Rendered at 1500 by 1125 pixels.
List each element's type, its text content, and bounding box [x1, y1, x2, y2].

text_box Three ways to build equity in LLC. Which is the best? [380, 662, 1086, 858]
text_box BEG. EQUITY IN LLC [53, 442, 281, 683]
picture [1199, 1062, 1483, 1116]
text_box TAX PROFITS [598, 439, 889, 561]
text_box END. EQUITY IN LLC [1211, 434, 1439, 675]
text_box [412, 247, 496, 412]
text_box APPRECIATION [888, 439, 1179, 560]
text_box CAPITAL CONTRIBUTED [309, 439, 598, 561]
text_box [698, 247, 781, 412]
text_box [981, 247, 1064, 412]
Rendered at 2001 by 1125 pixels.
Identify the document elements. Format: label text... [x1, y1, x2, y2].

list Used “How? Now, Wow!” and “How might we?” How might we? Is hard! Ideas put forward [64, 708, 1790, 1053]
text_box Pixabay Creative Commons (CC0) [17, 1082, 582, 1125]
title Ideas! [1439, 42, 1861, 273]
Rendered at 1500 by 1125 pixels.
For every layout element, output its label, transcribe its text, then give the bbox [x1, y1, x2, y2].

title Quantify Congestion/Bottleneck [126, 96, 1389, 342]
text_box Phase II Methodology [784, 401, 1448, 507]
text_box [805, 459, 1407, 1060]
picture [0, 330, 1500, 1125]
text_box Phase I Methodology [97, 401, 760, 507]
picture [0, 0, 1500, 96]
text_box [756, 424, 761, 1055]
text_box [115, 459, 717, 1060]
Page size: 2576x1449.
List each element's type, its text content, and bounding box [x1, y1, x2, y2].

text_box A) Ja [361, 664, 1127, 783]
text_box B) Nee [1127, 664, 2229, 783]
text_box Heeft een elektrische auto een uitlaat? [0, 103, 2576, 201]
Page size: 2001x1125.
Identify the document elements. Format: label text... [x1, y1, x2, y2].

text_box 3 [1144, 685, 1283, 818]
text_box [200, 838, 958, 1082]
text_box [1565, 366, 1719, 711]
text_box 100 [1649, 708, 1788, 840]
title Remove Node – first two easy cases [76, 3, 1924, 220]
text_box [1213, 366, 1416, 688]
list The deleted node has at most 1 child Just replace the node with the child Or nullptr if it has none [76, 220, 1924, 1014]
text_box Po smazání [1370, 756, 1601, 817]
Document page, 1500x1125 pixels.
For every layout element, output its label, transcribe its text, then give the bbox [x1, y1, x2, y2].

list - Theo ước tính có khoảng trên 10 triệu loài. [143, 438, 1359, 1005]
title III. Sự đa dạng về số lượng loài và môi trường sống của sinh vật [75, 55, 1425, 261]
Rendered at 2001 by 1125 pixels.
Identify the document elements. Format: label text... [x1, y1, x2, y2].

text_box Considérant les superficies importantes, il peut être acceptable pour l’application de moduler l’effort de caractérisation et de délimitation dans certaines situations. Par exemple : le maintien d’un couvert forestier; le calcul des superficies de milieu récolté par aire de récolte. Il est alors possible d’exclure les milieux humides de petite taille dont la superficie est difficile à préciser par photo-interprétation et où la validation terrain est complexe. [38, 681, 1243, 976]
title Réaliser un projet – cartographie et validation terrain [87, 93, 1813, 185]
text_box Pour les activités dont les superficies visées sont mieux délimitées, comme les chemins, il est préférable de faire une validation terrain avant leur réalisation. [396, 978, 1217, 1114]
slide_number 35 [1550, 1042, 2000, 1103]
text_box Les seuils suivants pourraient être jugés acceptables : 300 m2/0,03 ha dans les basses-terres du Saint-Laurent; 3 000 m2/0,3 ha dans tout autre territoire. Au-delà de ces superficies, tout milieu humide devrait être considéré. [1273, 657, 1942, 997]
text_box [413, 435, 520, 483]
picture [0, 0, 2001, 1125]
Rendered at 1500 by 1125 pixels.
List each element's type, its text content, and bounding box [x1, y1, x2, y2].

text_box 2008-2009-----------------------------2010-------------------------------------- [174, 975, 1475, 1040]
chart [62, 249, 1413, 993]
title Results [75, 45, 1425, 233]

▸ Goal of the exercise
Each record above has to be repeated word for word.

▸ Written solution
Rendered at 1500 by 1125 pixels.
List each element's type, its text content, and bounding box [x1, y1, x2, y2].

text_box Three ways to build equity in LLC. Which is the best? [380, 662, 1086, 858]
text_box BEG. EQUITY IN LLC [53, 442, 281, 683]
picture [1199, 1062, 1483, 1116]
text_box TAX PROFITS [598, 439, 889, 561]
text_box END. EQUITY IN LLC [1211, 434, 1439, 675]
text_box [412, 247, 496, 412]
text_box APPRECIATION [888, 439, 1179, 560]
text_box CAPITAL CONTRIBUTED [309, 439, 598, 561]
text_box [698, 247, 781, 412]
text_box [981, 247, 1064, 412]
Rendered at 2001 by 1125 pixels.
Identify the document elements. Format: label text... [x1, y1, x2, y2].

list Used “How? Now, Wow!” and “How might we?” How might we? Is hard! Ideas put forward [64, 708, 1790, 1053]
text_box Pixabay Creative Commons (CC0) [17, 1082, 582, 1125]
title Ideas! [1439, 42, 1861, 273]
Rendered at 1500 by 1125 pixels.
For every layout element, output its label, transcribe its text, then give the bbox [x1, y1, x2, y2].

title Quantify Congestion/Bottleneck [126, 96, 1389, 342]
text_box Phase II Methodology [784, 401, 1448, 507]
text_box [805, 459, 1407, 1060]
picture [0, 330, 1500, 1125]
text_box Phase I Methodology [97, 401, 760, 507]
picture [0, 0, 1500, 96]
text_box [756, 424, 761, 1055]
text_box [115, 459, 717, 1060]
Page size: 2576x1449.
List each element's type, its text content, and bounding box [x1, y1, x2, y2].

text_box A) Ja [361, 664, 1127, 783]
text_box B) Nee [1127, 664, 2229, 783]
text_box Heeft een elektrische auto een uitlaat? [0, 103, 2576, 201]
Page size: 2001x1125.
Identify the document elements. Format: label text... [x1, y1, x2, y2].

text_box 3 [1144, 685, 1283, 818]
text_box [200, 838, 958, 1082]
text_box [1565, 366, 1719, 711]
text_box 100 [1649, 708, 1788, 840]
title Remove Node – first two easy cases [76, 3, 1924, 220]
text_box [1213, 366, 1416, 688]
list The deleted node has at most 1 child Just replace the node with the child Or nullptr if it has none [76, 220, 1924, 1014]
text_box Po smazání [1370, 756, 1601, 817]
Document page, 1500x1125 pixels.
For every layout element, output its label, transcribe its text, then give the bbox [x1, y1, x2, y2].

list - Theo ước tính có khoảng trên 10 triệu loài. [143, 438, 1359, 1005]
title III. Sự đa dạng về số lượng loài và môi trường sống của sinh vật [75, 55, 1425, 261]
Rendered at 2001 by 1125 pixels.
Identify the document elements. Format: label text... [x1, y1, x2, y2].

text_box Considérant les superficies importantes, il peut être acceptable pour l’application de moduler l’effort de caractérisation et de délimitation dans certaines situations. Par exemple : le maintien d’un couvert forestier; le calcul des superficies de milieu récolté par aire de récolte. Il est alors possible d’exclure les milieux humides de petite taille dont la superficie est difficile à préciser par photo-interprétation et où la validation terrain est complexe. [38, 681, 1243, 976]
title Réaliser un projet – cartographie et validation terrain [87, 93, 1813, 185]
text_box Pour les activités dont les superficies visées sont mieux délimitées, comme les chemins, il est préférable de faire une validation terrain avant leur réalisation. [396, 978, 1217, 1114]
slide_number 35 [1550, 1042, 2000, 1103]
text_box Les seuils suivants pourraient être jugés acceptables : 300 m2/0,03 ha dans les basses-terres du Saint-Laurent; 3 000 m2/0,3 ha dans tout autre territoire. Au-delà de ces superficies, tout milieu humide devrait être considéré. [1273, 657, 1942, 997]
text_box [413, 435, 520, 483]
picture [0, 0, 2001, 1125]
Rendered at 1500 by 1125 pixels.
List each element's type, its text content, and bounding box [x1, y1, x2, y2].

text_box 2008-2009-----------------------------2010-------------------------------------- [174, 975, 1475, 1040]
chart [62, 249, 1413, 993]
title Results [75, 45, 1425, 233]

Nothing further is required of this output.